I sit here writing this at a very late hour bleary eyed and incandescently happy. Friday afternoon we got a phone call for our first placement– a little girl fresh off the press. In a matter of hours CPS brought her to us and after a mind boggling two and half hours of paperwork our agency case manager and CPS packed up and left us alone with a precious, tiny baby girl. My head is still spinning a little.
We actually got our first phone call for a placement the day before; Thursday. That was such a nerve wracking phone call, mostly because of the unknown. The unknown is the hardest part of this entire journey to be sure. I was a nervous jittery wreck by the time they called us back. I just felt so much anxiety about the whole thing. It was definitely a learning process as we were under the impression that once they called us we would have a definite placement–this is not the case as we soon learned. What really happens is our agency is contacted about a placement, Upbring goes through their database for suitable families, they choose families and then start making phone calls.

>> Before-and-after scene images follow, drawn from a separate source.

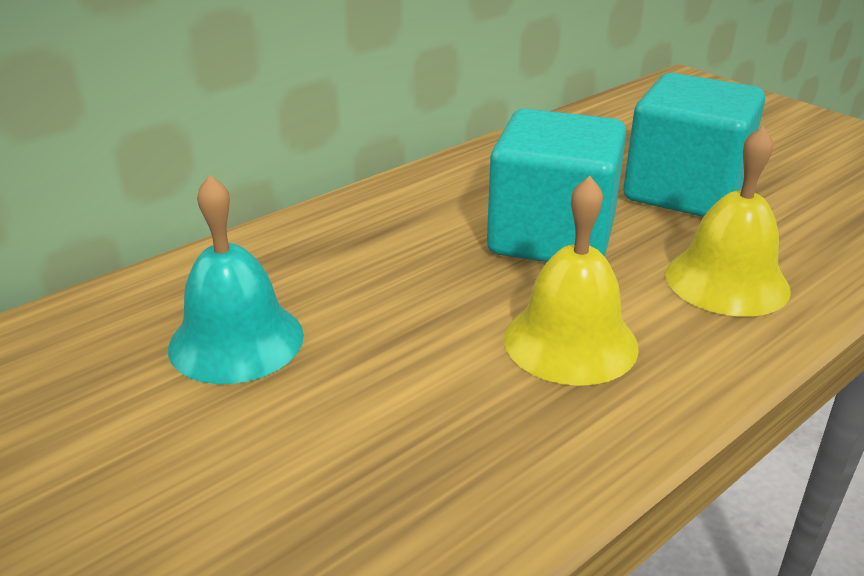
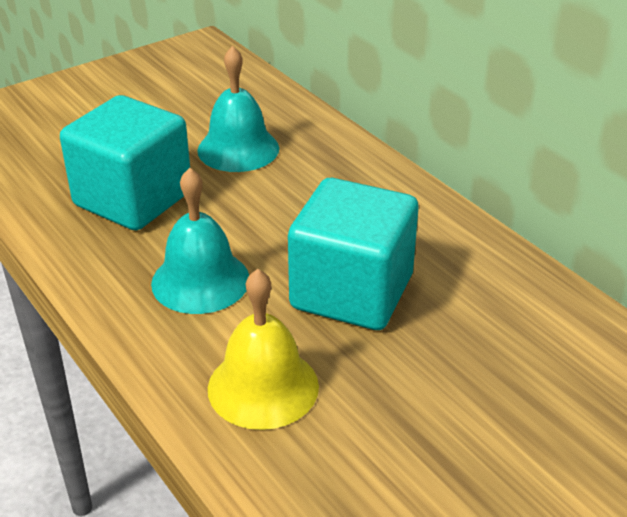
camera: 95 degrees right, 5 degrees up
yellow bell [504,176,639,386] -> turquoise bell [151,168,249,314]
turquoise cube [623,73,765,217] -> turquoise cube moved to [60,95,190,230]

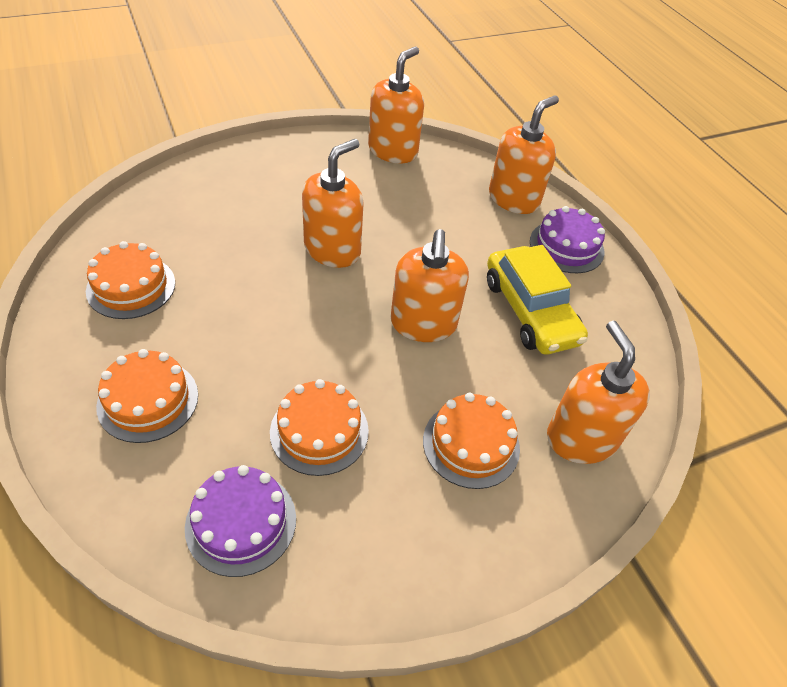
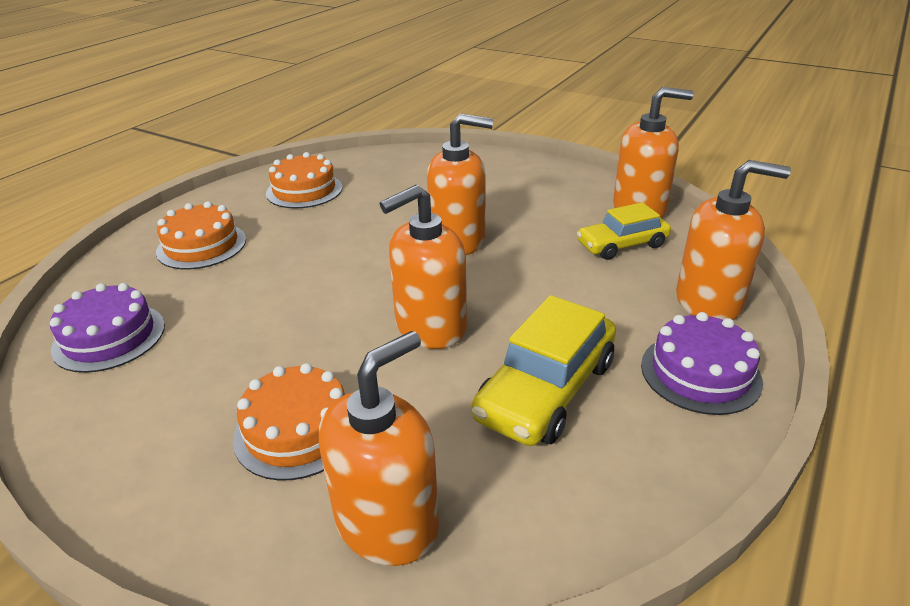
camera: 60 degrees right, 15 degrees down
orange cake [270,379,369,476] -> none
none -> yellow car [576,202,671,260]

Upbring calls and ask if you are willing to take the placement and then they tell you they will alert CPS you are a willing candidate. Upbring alerts CPS and then CPS looks through the list of families and then decides which family is the best match for the child. Then your agency calls you back–eventually–and lets you know if you’ve gotten the placement or not.
So, Thursday we got a phone call, and when they called back to tell us we didn’t get it I was really really disappointed. I cried a little. I was more upset that I had misunderstood the process and I felt, understandably, that we had been misled about the process. But Sam was quick to point out that Upbring just can’t tell CPS that we will take the child–we have to give consent. That means they have to call us, and then update CPS, and then call us back. We just misunderstood.
We weren’t expecting another phone call so soon after our first. We were actually on our way out the door to IKEA on Friday when my phone rang. This time I felt completely at peace after they called. I think because I really knew what to expect I was much more calm and relaxed. They had a placement needing a family, we said yes and twenty minutes later I got a text from our case manager that our placement would be happening that day and the CPS agent was already at the hospital discharging the child. Things moved so quickly we didn’t even have time to go to the store and buy clothes or diapers. In a few hours our agency case manager was here, and then the CPS agent and the little girl.
It really did take about two and half hours to get through all the paperwork, the introductions, and then all the information they had to relay from the hospital. Once that was said and done, the CPS agent left and then our case manager made sure we were comfortable, answered all our questions, reminded us to call her if we had any questions or concerns and left too.
It was late at night by this time, but we still had to go to the store to pick up things Baby E (that’s what we are calling her) needed right then. So we–unbelievably–put this baby we’d known for a few hours in the car and went to the store. Yes, it seemed nuts to us too. But, it went beautifully. The next morning our case manager text me to check in and see how we were doing. Just one of the many reasons fostering through an agency is the best way to foster.
So far things are going very smoothly. She’s already almost back up to her birth weight, and she’s eating and sleeping well. What the future holds for Baby E is unsure but for right now we are enjoying her! She is the sweetest, cuddliest thing ever. Lemon loves her too! We have been so so so blessed to have so many family, church family, and friends be so excited and supportive of us and Baby E! She is already loved by so many people.
The next couple of weeks will go quickly and her first court hearing will be in about two weeks. Please keep us in your prayers as we transition into parenthood; for Baby E and all the important decisions being made that will impact her for the rest of her life; for her bio-parents; and for every person who is involved in the decision making process for Baby E. Whatever is decided we want what is best for Baby E.
It did take me a couple of days to get to a place where I had the time to write this post–I didn’t sleep at all the first night so welcome to parenthood–but that is already getting easier and easier as we establish a routine.